To deal with the very high variance between weeks, we look at the spending within a longer time interval - one month.
The plot is much smoother and indeed we see an increasing trend, especially at the very beginning (in the first half of the fist year). After six months, the trend seems to still be rising, but it slows down a lot in comparison to the first months.
However, people are not a nameless mass, but a group of individuals. The mean household spending seems to be rising, but does that mean that all the people are spending more and more? Let’s find out.
We now try to fit a Linear Regression model to the weekly spending of each household. The fitted line represents a ‘trend’ in the spending of the household - if the line is going upwards the household is spending more, if it is downwards the household is spending less. A horizontal line means the spending stays about the same.

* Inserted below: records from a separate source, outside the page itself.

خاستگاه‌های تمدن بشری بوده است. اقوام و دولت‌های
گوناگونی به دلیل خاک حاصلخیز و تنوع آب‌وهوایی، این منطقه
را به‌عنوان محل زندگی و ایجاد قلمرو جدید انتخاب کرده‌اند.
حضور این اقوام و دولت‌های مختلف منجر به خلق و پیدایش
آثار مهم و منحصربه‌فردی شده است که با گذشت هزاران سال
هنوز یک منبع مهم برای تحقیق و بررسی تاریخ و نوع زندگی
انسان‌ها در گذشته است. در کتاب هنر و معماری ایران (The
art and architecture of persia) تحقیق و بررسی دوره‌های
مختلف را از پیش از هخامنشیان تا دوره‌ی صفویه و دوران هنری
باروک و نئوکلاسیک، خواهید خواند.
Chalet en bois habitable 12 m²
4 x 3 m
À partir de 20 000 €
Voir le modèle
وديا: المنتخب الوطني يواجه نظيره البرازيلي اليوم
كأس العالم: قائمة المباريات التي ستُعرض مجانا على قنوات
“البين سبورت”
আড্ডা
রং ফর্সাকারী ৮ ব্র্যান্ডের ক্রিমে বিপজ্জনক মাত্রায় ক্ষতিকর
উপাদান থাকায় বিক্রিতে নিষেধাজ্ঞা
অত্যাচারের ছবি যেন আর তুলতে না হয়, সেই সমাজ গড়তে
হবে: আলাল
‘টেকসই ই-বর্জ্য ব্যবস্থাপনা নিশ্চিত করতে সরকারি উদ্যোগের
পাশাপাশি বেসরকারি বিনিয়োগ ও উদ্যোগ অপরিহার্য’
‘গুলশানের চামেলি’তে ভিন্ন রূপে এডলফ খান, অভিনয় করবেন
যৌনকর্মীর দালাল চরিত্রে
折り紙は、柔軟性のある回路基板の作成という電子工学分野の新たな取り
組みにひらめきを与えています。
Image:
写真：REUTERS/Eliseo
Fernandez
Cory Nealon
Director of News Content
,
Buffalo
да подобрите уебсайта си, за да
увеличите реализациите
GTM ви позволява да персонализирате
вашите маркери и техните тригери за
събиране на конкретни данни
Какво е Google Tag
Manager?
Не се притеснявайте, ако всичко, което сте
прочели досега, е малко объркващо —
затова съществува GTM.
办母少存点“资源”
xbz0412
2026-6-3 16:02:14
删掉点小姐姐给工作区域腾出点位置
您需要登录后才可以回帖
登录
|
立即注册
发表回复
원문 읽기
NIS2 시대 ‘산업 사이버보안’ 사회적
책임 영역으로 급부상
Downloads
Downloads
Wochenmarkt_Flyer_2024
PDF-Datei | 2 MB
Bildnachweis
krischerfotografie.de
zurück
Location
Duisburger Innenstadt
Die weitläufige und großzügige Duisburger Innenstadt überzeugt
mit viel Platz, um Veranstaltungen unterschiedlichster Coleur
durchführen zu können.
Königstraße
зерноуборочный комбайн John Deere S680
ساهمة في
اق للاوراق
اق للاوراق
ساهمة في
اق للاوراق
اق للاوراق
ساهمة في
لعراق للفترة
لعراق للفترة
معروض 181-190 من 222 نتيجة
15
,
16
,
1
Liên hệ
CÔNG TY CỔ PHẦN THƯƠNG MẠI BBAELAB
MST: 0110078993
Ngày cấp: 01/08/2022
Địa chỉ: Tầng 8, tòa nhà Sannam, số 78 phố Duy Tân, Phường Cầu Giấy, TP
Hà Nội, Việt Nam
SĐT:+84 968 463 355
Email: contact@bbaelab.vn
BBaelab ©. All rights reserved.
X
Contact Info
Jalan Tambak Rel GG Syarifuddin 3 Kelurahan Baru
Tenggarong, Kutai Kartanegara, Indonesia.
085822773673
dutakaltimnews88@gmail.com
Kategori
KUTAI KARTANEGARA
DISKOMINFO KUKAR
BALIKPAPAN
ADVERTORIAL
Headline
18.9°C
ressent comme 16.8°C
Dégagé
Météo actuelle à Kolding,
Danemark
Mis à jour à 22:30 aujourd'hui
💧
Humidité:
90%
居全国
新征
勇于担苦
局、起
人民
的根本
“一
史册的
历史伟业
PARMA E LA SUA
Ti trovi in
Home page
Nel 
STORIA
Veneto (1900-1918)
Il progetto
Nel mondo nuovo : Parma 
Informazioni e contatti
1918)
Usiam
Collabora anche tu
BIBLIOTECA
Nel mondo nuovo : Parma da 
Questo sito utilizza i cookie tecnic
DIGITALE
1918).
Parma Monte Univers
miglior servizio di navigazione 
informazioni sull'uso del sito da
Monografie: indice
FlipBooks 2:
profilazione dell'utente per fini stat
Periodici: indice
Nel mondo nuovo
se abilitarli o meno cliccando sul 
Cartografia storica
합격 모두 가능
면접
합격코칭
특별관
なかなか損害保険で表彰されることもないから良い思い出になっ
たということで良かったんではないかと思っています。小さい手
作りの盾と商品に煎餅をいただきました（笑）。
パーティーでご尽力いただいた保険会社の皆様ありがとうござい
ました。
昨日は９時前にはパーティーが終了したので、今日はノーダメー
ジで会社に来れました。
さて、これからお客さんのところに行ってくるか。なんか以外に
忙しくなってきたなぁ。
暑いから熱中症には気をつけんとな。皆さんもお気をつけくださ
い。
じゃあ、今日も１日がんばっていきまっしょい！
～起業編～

We compute a percentage spending change - we fit the line to weekly spending (to avoid the high variance, the line is an approximation of a long term tendency) and assume the line’s height in the first week is the starting value and its height in the last week is the final value and compute the percentage difference between the two.
We have dropped some outliers from the data which were mostly households that did very few transactions. Given too few transactions the trend approximation was too imprecise to give good results.
The absolute spending trend is just the coefficient of the linear trend - it is very dependent on the initial value. If someone was spending 200k in the beginning and in the end they are spending 210k, the coefficient would be the same as in the case someone was spending 10k and started spending 20k, but in fact these changes are drastically different (5% vs 100% increase).
That is why we will now analyse the percentage change described earlier - it is a better metric in terms of habit because a 2x change is very different from a 5% change.
We found that only 3% of samples are extreme outliers (with percentage bigger than 1000%), so we skipped them in the histograms for readability. They are likely caused by households doing few transactions and the trend approximation being imprecise with too few samples.
A positive value means the spending has increased - for example 100% means the spending is now twice as much as in the beginning, 0% means no change and -50% means the spending has decreased by 50% since the beginning.
Values smaller then -100% may look suspicious - what they represent is samples where there was not too much data so the approximated spending trend is indicating that at the end of the period they would be spending negative amounts, which is of course illogical. We can however treat these values as large negative values, because these customers were spending much less over time.
The median percentage difference is 2.79%, but the average is 32.45%
We can see that the mean is much bigger than the median - there are some people that have greatly increased their spending, but most people actually increased only slightly.
12.41% of households have not changed their spending by more than 10%
45.94% of households have increased their spending by 10% or more
41.65% of households have decreased their spending by 10% or more
We can see that most people have indeed increased their spending, but almost as many have actually decreased it.